# Reading passage

== Segment start ==

# Advice on mower/pull along sprayer combination?



## RascalRancher (Mar 8, 2015)

Hi there,
I live out in Bay Area, Ca. I just leased 3-4 acres of space for my dog walking business. The area was completely over grown and full of ticks.

I had the space bulldozed all the way down to the dirt and then all the cuttings removed. Then I put 6 foot fence all around perimeter.

Now I have to maintain the property moving forward. My greatest concern is ticks. I understand that the more vegetation, the more possibility for ticks. So, i want to keep everything as short as possible. Leafy weeds are already once again covering the entire space within one month.

== Segment end ==

# How to complete this task
Could you pick up the forum thread on the mower and sprayer combination right after its last sentence and keep it going?

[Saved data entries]
== Segment start ==

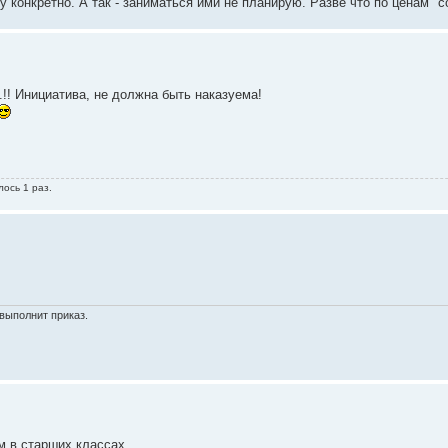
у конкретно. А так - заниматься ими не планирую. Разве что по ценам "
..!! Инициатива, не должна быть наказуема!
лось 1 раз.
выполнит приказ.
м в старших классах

== Segment end ==
== Segment start ==

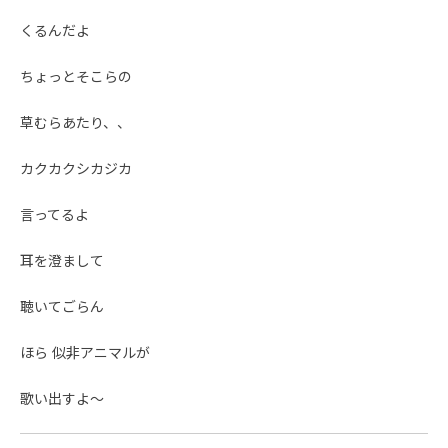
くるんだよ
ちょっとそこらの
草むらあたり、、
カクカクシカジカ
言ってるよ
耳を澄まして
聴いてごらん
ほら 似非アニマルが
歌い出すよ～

== Segment end ==

# Exercise result
I am looking into ride along mowers so that I can mow myself- I got quotes from local gardeners and they quoted $500-800 a month to mow. That's too expensive.. seems like buying a mower is a better idea.

I also plan to buy a pull along sprayer that would attach to mower and spray pesticides that kill ticks. A setup like this: https://www.dropbox.com/s/cpn7zru5dtpa3ya/Screen%20Shot%202015-03-08%20at%2012.55.05%20PM.png?dl=0.55.05%20PM.png?dl=0










Has anyone tried this before? Any advice on maintaining the land for best tick control? Any input on which mower or sprayer?

Thank you!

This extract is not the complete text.